• EXCERPT
I've been thinking of getting one for years, then I was lucky enough to be able to borrow one for a while.
I guess that I had always thought of it as a cool shaped gyuto. It's not. As stated above it's used differently.
If you like the flatter profile, then maybe you'll like it, it's not for me though.


----------



## spoiledbroth (Feb 22, 2016)

I think we need some pictures here. Obviously a double beveled kiritsuke is quite flat indeed. I am wondering if anyone could provide a japanese k-tip gyuto with more a "gentle curve" profile... When I think of shibata kotetsu really I think that entire line of knives is heavily influenced by the double beveled kiritsuke. Beyond that and takeda who I'm not coming up with any other k-tip knives offhand that aren't sold specifically as a 50/50 kiritsuke... 

My roundabout point is... are we not discussing a 50/50 kiritsuke ? Or a gyuto with the "nose" ground off, if you'll permit me such a crude image. Does such a knife exist off the shelf or are we really talking short run customs? Cuz if its a custom then maybe issues might be down to the design. If it's a kiritsuke and you're expecting to use it just as you would a gyuto the general concensus seems to be that you're going to be disappointed no matter what knife you get.


----------



## jaybett (Feb 22, 2016)

If you like a nakiri, then you will like a kiritsuke shaped gyuto. Jon at JKI has his k gyutos made with upsweep to the tip. 

I find the lower tip helps with detail, becasue I don't have to lift the handle so far off the board. The tip of my k shaped guyto is thin and looks fragile. There have been multiple posts about people breaking the tips of their k shaped gytuos. . 

Jay


----------



## Kristoff (Feb 22, 2016)

osakajoe said:


> Yes they do. Flatter also means you use the knife very differently. Thus is usually used in high paced kitchen where speed is more important than looks and finesse. Having more curve allows you to use your wrist more and letting the knife do the work but slower than a quick "flat" pull cut.



+1. Perfect explanation. I have a custom watanabe kiritsuki shaped gyuto. It was really heavy and thick but after its been thinned down and sharpened by Dave M it's my only used gyuto at work cause I don't rock cut at all. I like the shibata k tip gyuto a lot but find it too thin and light 

Also I read before that the rocking technique dulls the edge a lot faster because all the edge is making contact with the chopping board. Hope someone can correct me if I am wrong


----------



## alterwisser (Feb 22, 2016)

So, after reading some of these comments... I never rock chop. Feels unnatural to me, only push cuts... Not sure if I use the proper technique, but I kind of make board contact with the front part (not tip) of the knife first, at a very low angle and then kind of push the knife down and forward if that makes sense.

• WHAT THIS EXERCISE ASKS
a: Please duplicate the kiritsuke thread word for word, between "I find the lower" and "Kristoff (Feb 22, 2016)", inclusive.
b: Continue the kiritsuke thread from the point where it stops.

• RECORDS
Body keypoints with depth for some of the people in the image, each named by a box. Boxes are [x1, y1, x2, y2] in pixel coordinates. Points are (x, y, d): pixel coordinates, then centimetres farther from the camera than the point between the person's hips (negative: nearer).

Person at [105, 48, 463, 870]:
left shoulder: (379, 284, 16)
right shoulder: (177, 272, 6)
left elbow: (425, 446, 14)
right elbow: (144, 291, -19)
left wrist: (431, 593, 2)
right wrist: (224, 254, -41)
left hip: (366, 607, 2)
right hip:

• ANSWERS PER TASK
a:
I find the lower tip helps with detail, becasue I don't have to lift the handle so far off the board. The tip of my k shaped guyto is thin and looks fragile. There have been multiple posts about people breaking the tips of their k shaped gytuos. . 

Jay


----------



## Kristoff (Feb 22, 2016)

b:
That being said, I am a home cook. I definitely don't need a Kiritsuke, or double beveled Kiritsuke, but was thinking about getting a custom that has a large flat spot and then raised tip, just with K-Tip style instead of regular style.

Does that make sense?


----------



## alterwisser (Feb 22, 2016)

I tried to find some K-Tip Gyutos from some of the vendors here, to see how you feel about them... if they are more like a regular Gyuto that "just" has a different tip, or are they more like double bevel Kiritsukes etc.

Just trying to learn as much as possible before going down an expensive rabbit hole ...

https://www.japaneseknifeimports.co...ochi-240mm-kurouchi-kiritsuke-shaped-wa-gyuto


http://www.knivesandstones.com/sakai-takayuki-syousin-sakura-kirisuke-shaped-wa-gyuto-240mm/


http://www.buttermilksupply.com/shop/knives/kagekiyo-white-2-240mm-kiritsuke-shaped-gyuto/


The latter two seem different (more traditional Kiritsuke style shaped?) than the Kochi ...

What do you think?


----------



## brooksie967 (Feb 22, 2016)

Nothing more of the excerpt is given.